The story of Lubitz bouts of depression both during his initial pilot training with Lufthansa and in the weeks prior to the flight, has been well told. What has received less attention is the report that Lubitz was taking Mirtazapine prior to the crash.

Mirtazapine is an anti-depressant with side effects that include suicidal ideation and suicidal behavior. Common side effects also include abnormal dreams, abnormal thinking and confusion. Mirtazaprine is not a selective serotonin re-uptake inhibitor. SSRIs are a class of drug closely linked to violent behavior. Still, Mirtazapine is among those drugs that the American Food and Drug Administration cautions has serious and life-threatening adverse side effects.

Lubitz would not be the first person to exhibit surprising violent behavior as a result of the use of anti-depressants. The relationship between these drugs and violent behavior including mass shootings has been the subject of numerous law suits against pharmaceutical companies and is tracked by a number of public interest websites including this one.

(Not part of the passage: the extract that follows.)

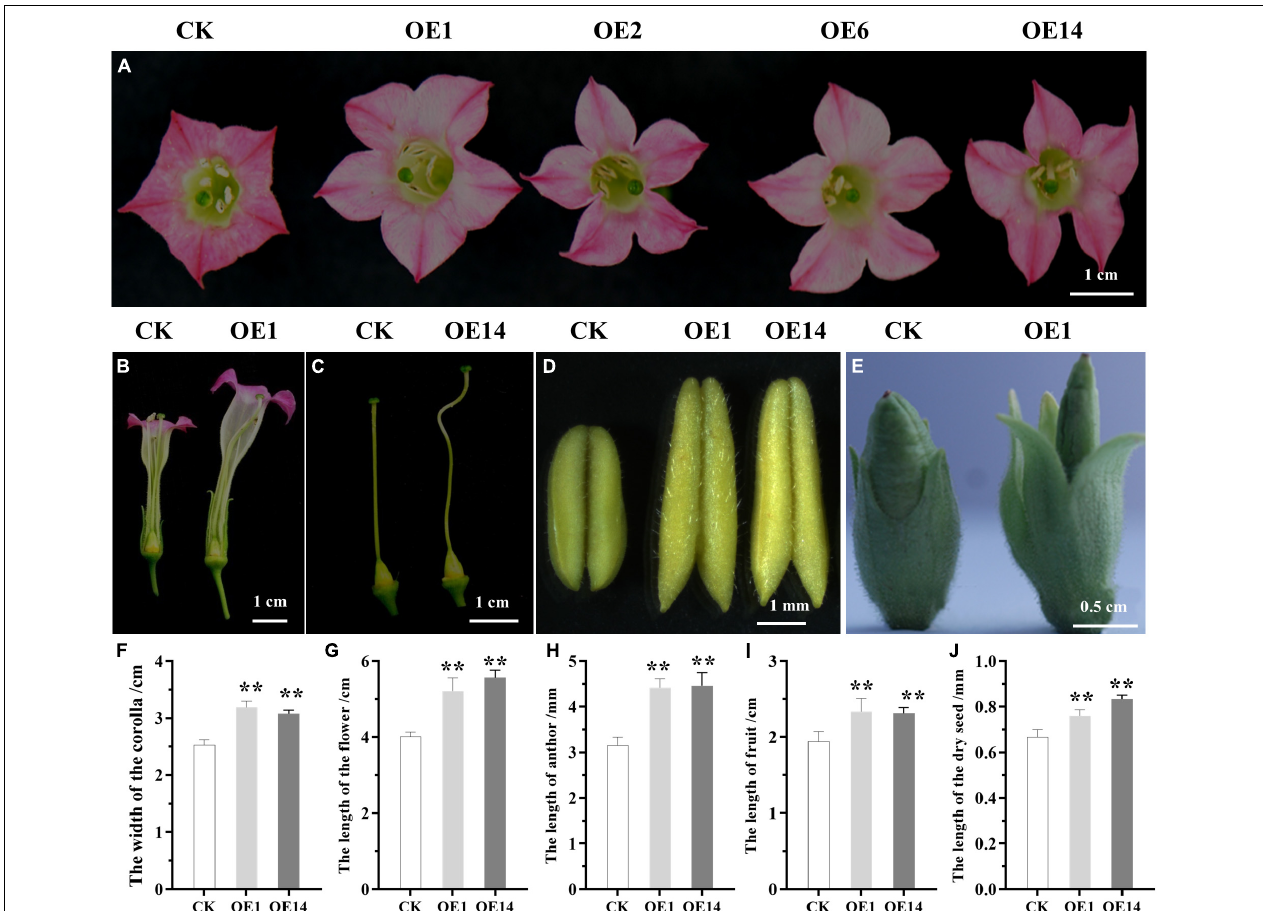
FIGURE 4 | The differences in reproductive organs between CK and transgenic tobacco. (A) Comparison of the morphology of corollas; (B) longitudinal cutting of floral organs flowers; (C) comparison of the morphology of pistils; (D) comparison of the size of anthers; (E) comparison of the morphology of fruits; (F–J) statistical analysis of the phenotype of corolla, flower, anther, fruit, and dry seed. CK, empty vector control; OE1/2/6/14, four individual transgenic lines. Asterisks on the column diagram showed the significant difference between different samples ( p ≤ 0.01).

Families of the other 149 people killed on the Fight 9525 were said to be disturbed at the insensitivity that Günther Lubitz would select the anniversary of the tragedy to make his public statements. On an emotional level they may be right. Who other than those who have experienced such a tragedy can judge?

On the other hand, Lubitz and Van Beveren remind those who lost loved ones and indeed everyone who flies, that air safety investigations must be performed to the highest standard and that all the lessons must be heeded to prevent future disasters.

It is not helpful to demonize Andres Lubitz and it does nothing to address the problem revealed by the GermanWings crash; pilots often encounter a conflict between an honest account of their health status and their livelihood. Faced with the consequences of admitting a problem, a number of them are opting to keep silent. They will either go untreated, or take prohibited medication and continue to fly.

Since 1980, there have been five other cases like GermanWings, where commercial pilots deliberately crashed planes. In a similar number of cases, disaster was likely averted when a pilot was restrained after behaving in an inappropriate manner during the flight.

Those pilots may very well have been boxed in by the same dilemma described by the BEA in its investigation of Andres Lubitz; fearful of losing their right to fly by reporting a mental illness and troubled by the financial consequences of taking time off from work.

Like mental illness itself, this reality can’t be wished away and it is ignored at the peril of the flying public. I can’t think of a better day to acknowledge that.